I want to write a program where, random numbers are going to be created and I am going to track down the greatest of them. Three threads are going to run in parallel.

I do it with two methods. First I create a variable in main(), which then I pass by ref. to every thread. At the end, this variable holds the maximum value generated. When the variable is updated, I use a mutex (do I really have to?).

The second method uses std::atomic and produces the same results (as far as I tested it).
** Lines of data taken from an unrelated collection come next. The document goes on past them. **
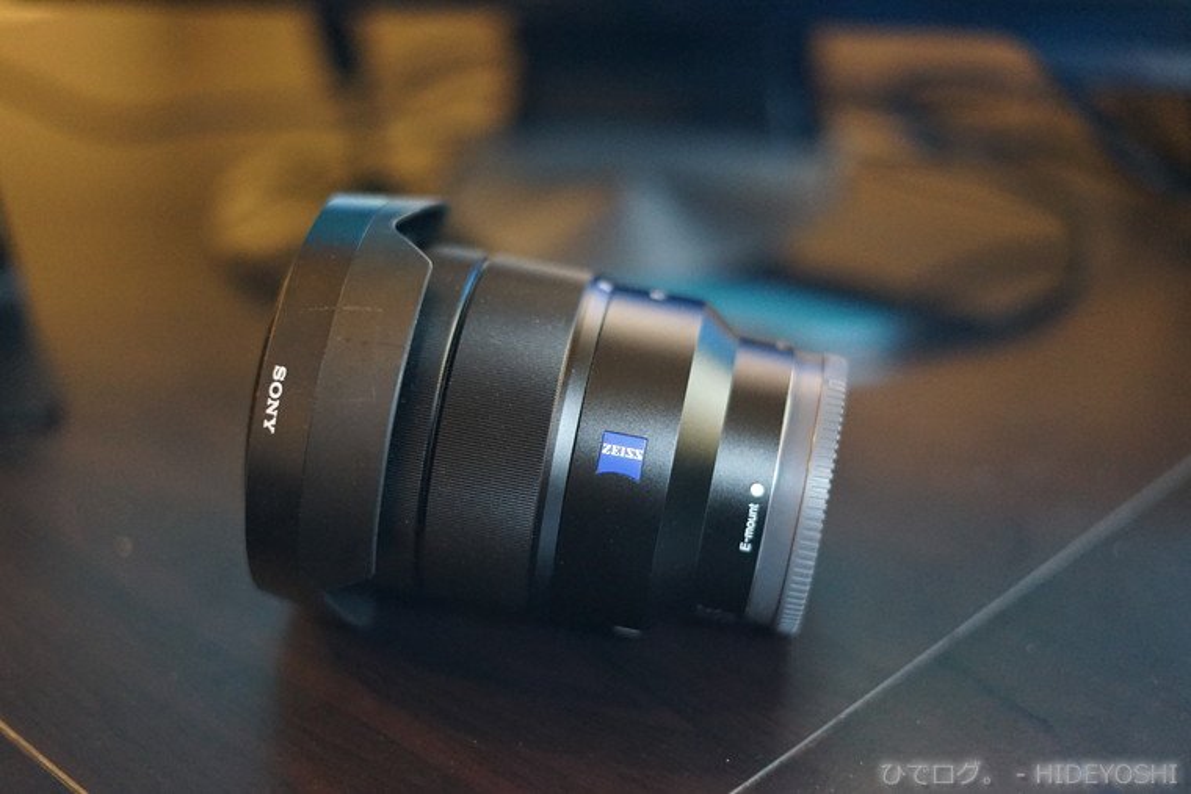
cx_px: 596
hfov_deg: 39.6
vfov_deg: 27.0
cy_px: 397
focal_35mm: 50
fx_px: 1654
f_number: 1.8
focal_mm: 50
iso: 6400
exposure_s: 1/40
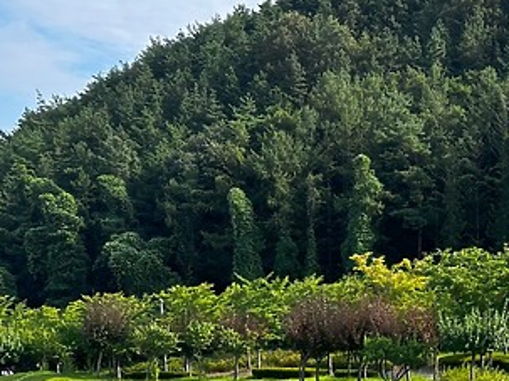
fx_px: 838
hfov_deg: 29.6
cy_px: 327
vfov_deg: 25.0
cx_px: 590
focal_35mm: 57
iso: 80
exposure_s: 1/2353
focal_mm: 6.86
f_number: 1.78
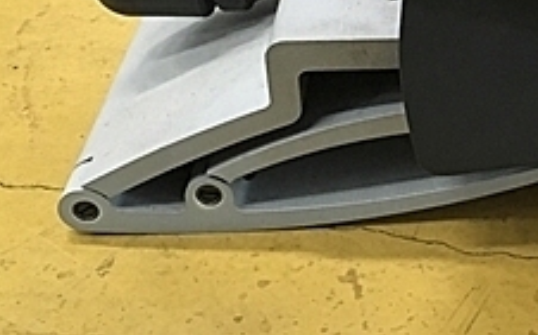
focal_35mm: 87
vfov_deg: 14.8
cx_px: 562
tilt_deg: -31.4
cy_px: 17
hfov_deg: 22.7
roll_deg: -0.9
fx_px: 1275
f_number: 2.2
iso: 200
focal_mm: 4.15
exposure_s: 1/30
This is a minor example I do, in order to use in my project, where it is critical that all the threads can see the current best value found by all the threads.

Here is the code:

Code:
#include <iostream>       // std::cout
#include <thread>         // std::thread
#include <mutex>          // std::mutex
#include <atomic>
#include <random>

std::default_random_engine generator((unsigned int)time(0));
int random(int n) {
  std::uniform_int_distribution<int> distribution(0, n);
  return distribution(generator);
}

std::mutex mtx;           // mutex for critical section
std::atomic<int> at_best(0);

void update_cur_best(int& cur_best, int a, int b) {
  // critical section (exclusive access to std::cout signaled by locking mtx):
  if(cur_best > a && cur_best > b)
    return;
  if(at_best > a && at_best > b)
        return;
  int best;
  if(a > b)
    best = a;
  else
    best = b;
  mtx.lock();
  cur_best = best;
  mtx.unlock();


  // or

  if(a > b)
    at_best = a;
  else
    at_best = b;
}

void run(int max, int& best) {
    for(int i = 0; i < 15; ++i) {
        update_cur_best(best, random(max), random(max));
    }
}

//g++ -std=c++0x -pthread px.cpp -o px
int main ()
{
  int best = 0;
  std::thread th1 (run, 100, std::ref(best));
  std::thread th2 (run, 100, std::ref(best));
  std::thread th3 (run, 100, std::ref(best));

  th1.join();
  th2.join();
  th3.join();

  std::cout << "best = " << best << std::endl;
  std::cout << "at_best = " << at_best << std::endl;

  return 0;
}
The questions:

1) Are the two methods equivalent?

From the ref: "Atomic types are types that encapsulate a value whose access is guaranteed to not cause data races and can be used to synchronize memory accesses among different threads."

Are they equivalent by terms of the results they produce and efficiency?

2) If they are, then why is atomic introduced? What method should I use? Speed is what I am interested in.

3) Is there any faster method to achieve this functionality?

Remember that for my actual project, the point is that best will have the current best value from all the threads, in order to make comparison easier.

Probably they are not equivalent. I feel that I am not at the right track. How should I approach the problem then?